(EXERCISE OBJECTIVE): The line containing "Полтавщині: постраждали" marks where copying starts, so set down that line and each one after it exactly, through the end of the records.
*** Block opens ***
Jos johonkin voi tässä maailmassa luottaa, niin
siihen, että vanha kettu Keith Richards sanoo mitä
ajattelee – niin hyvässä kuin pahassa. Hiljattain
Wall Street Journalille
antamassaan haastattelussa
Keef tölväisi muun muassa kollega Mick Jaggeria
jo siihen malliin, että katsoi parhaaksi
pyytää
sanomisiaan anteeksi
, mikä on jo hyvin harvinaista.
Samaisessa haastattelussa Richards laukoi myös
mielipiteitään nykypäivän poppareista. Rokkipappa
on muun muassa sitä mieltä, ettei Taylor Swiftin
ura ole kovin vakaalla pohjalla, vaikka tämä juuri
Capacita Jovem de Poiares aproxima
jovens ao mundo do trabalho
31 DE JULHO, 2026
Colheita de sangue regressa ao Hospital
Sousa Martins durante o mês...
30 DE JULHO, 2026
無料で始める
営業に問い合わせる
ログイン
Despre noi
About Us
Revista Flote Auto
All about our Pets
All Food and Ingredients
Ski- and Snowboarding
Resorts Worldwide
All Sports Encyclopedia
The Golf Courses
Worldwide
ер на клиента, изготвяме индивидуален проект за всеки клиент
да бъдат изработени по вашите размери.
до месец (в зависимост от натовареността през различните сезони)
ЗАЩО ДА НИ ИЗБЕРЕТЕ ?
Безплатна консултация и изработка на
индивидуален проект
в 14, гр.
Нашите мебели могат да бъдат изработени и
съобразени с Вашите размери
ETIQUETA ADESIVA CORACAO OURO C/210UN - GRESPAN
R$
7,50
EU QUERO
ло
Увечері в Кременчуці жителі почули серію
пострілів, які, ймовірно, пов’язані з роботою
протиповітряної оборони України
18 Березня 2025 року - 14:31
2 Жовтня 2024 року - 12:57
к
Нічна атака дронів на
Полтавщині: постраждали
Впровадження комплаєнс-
*** Block closes ***
(SOLVED EXERCISE):
Полтавщині: постраждали
Впровадження комплаєнс-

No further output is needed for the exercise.